A nivel global, el S&P 500 muestra una debilidad relativa. Con un avance del 7,4% en el semestre, se sitúa 3,8 puntos porcentuales por debajo del índice MSCI All Country World (excluyendo EE. UU.). De mantenerse esta tendencia, sería la primera vez desde la crisis financiera mundial de 2009 que las acciones estadounidenses rinden menos que sus homólogas globales durante el primer semestre de dos años consecutivos.

De cara al futuro, los analistas advierten sobre riesgos concretos: la sostenibilidad del gasto en IA, la persistencia de la inflación y la posibilidad de que las tasas de interés vuelvan a subir. Además, las elecciones de mitad de mandato en noviembre introducen una variable crítica, ya que podrían alterar el control del Congreso.
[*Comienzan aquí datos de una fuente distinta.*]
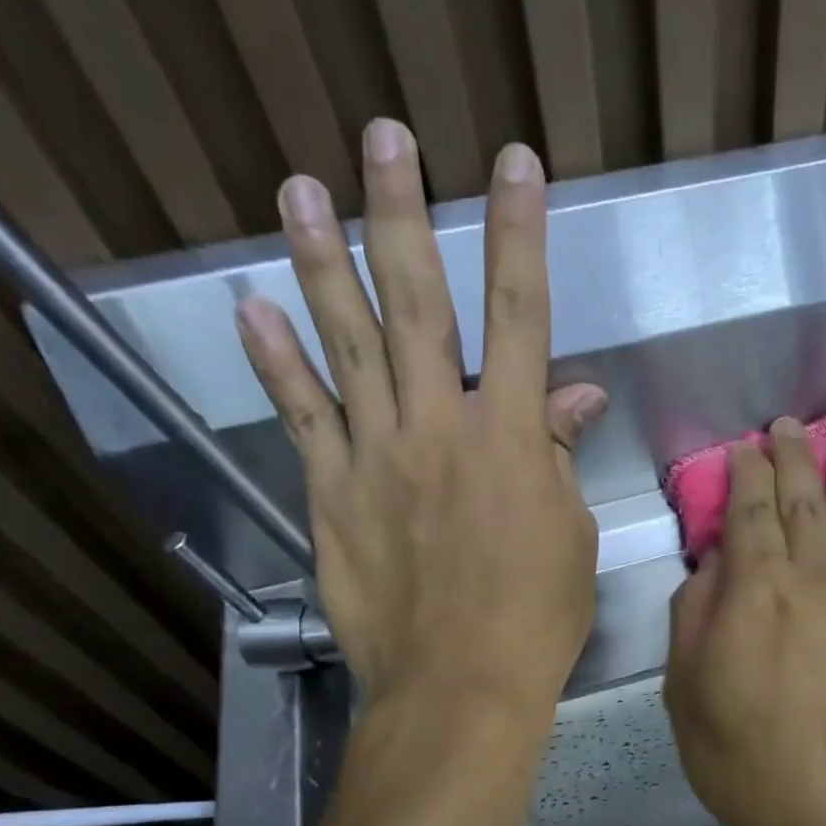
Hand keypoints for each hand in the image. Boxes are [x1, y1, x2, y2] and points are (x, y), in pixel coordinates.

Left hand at [235, 120, 606, 719]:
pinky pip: (301, 415)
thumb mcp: (568, 533)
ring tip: (298, 190)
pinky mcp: (330, 493)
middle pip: (418, 302)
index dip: (518, 234)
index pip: (518, 313)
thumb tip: (574, 396)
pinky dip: (275, 361)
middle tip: (383, 139)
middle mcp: (437, 426)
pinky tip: (252, 308)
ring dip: (322, 261)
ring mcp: (375, 455)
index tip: (513, 165)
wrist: (458, 685)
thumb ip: (558, 455)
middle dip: (403, 214)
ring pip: (345, 343)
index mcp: (509, 435)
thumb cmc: (535, 616)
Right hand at [663, 419, 825, 825]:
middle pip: (804, 503)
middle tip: (789, 427)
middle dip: (793, 459)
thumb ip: (694, 619)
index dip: (745, 474)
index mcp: (756, 592)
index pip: (749, 512)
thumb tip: (711, 567)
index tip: (744, 449)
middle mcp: (816, 580)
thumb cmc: (748, 762)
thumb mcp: (686, 695)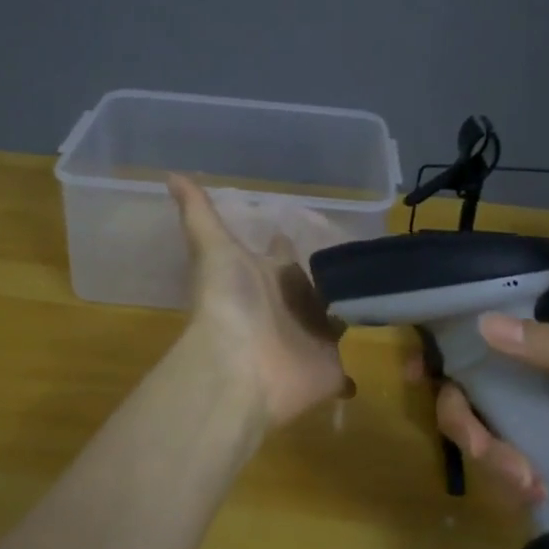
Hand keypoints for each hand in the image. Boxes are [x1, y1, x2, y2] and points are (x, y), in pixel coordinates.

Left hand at [169, 175, 354, 426]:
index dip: (285, 245)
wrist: (238, 367)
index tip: (293, 231)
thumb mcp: (213, 249)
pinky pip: (344, 371)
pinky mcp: (330, 371)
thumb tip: (171, 174)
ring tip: (376, 303)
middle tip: (358, 265)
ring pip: (334, 323)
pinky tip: (362, 368)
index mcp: (269, 278)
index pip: (282, 256)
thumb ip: (199, 213)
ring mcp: (312, 340)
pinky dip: (350, 374)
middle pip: (312, 289)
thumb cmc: (229, 303)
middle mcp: (291, 307)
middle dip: (328, 279)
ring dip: (346, 316)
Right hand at [410, 315, 548, 548]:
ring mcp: (533, 438)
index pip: (485, 345)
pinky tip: (537, 495)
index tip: (417, 372)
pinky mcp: (537, 478)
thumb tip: (482, 325)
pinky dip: (508, 485)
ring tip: (529, 483)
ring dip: (493, 461)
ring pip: (480, 439)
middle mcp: (532, 394)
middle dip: (466, 424)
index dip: (446, 353)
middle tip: (483, 450)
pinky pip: (499, 476)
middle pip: (468, 398)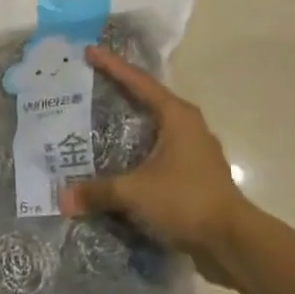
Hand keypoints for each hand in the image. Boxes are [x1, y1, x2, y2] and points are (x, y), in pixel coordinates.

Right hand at [57, 46, 258, 283]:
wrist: (233, 242)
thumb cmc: (186, 200)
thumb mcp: (135, 192)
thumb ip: (97, 191)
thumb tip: (62, 198)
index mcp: (176, 117)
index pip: (139, 82)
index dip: (112, 66)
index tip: (89, 51)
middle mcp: (187, 127)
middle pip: (147, 100)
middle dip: (119, 92)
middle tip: (89, 85)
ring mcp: (193, 152)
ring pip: (153, 129)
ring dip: (128, 126)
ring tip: (96, 123)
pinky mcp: (193, 176)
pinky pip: (157, 155)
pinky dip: (136, 153)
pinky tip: (116, 162)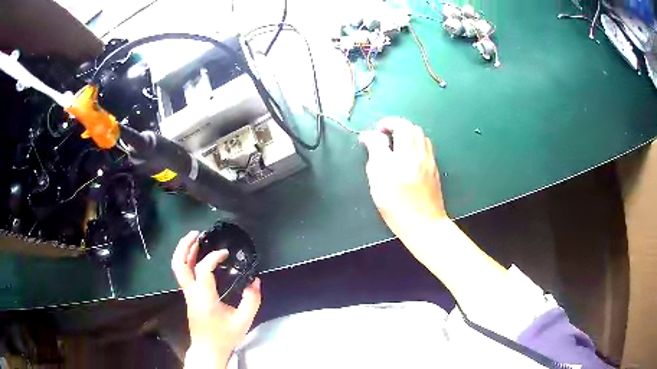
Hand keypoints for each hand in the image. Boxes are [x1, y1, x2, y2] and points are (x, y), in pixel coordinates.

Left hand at [172, 231, 260, 368]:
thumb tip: (255, 281)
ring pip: (178, 268)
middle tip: (196, 233)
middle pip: (179, 264)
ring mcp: (187, 294)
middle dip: (185, 246)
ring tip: (194, 239)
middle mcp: (192, 293)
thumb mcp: (244, 320)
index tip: (225, 254)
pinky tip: (195, 256)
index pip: (203, 269)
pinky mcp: (188, 296)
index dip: (213, 257)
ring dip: (183, 251)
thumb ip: (252, 300)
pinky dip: (186, 260)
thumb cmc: (224, 336)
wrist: (208, 349)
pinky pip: (183, 273)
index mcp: (204, 297)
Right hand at [360, 117, 447, 238]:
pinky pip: (426, 146)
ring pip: (420, 135)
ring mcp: (429, 160)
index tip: (373, 133)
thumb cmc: (396, 206)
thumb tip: (369, 137)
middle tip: (384, 136)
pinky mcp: (434, 168)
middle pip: (410, 127)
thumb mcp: (377, 180)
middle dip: (395, 125)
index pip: (395, 127)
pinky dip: (416, 143)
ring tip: (396, 144)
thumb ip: (374, 154)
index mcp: (403, 154)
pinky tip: (409, 155)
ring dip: (407, 133)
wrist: (424, 224)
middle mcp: (418, 153)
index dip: (382, 126)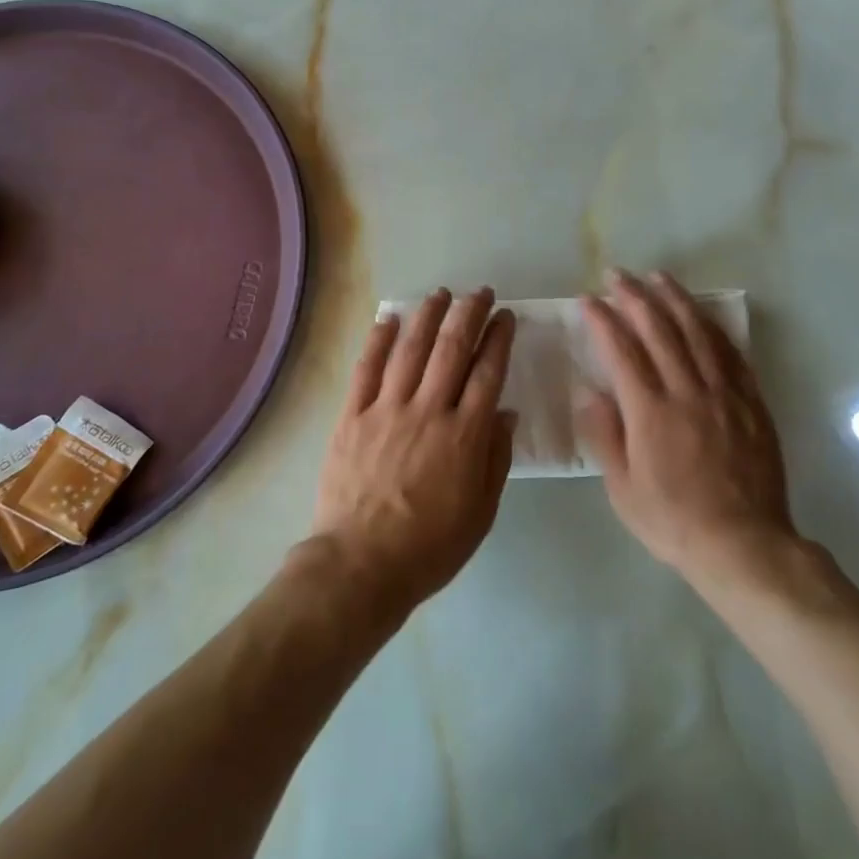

Eric Beiley, director ejecutivo de gestión patrimonial de Steward Partners, señaló que el mercado presenta signos de nerviosismo debido a la obsesión con los chips y la duda sobre si el gasto en IA dará los resultados esperados. Por ello, su firma ha comenzado a reducir la exposición a fabricantes de chips para rotar hacia sectores defensivos como el consumo y la salud.

Finalmente, la historia sugiere cautela. En el cuarto año de un mercado alcista, como es el caso actual, suele aumentar la volatilidad. Específicamente en años de elecciones de mitad de mandato, Carson Investment Research indica que se registra, en promedio, una corrección del 17,5% entre el máximo y el mínimo. Aunque históricamente el índice suele recuperarse con una ganancia promedio del 32% en los 12 meses posteriores al mínimo, la incertidumbre actual plantea un escenario donde conviven la esperanza de una recuperación final y el temor a nuevas pérdidas tras el fuerte rally del segundo trimestre.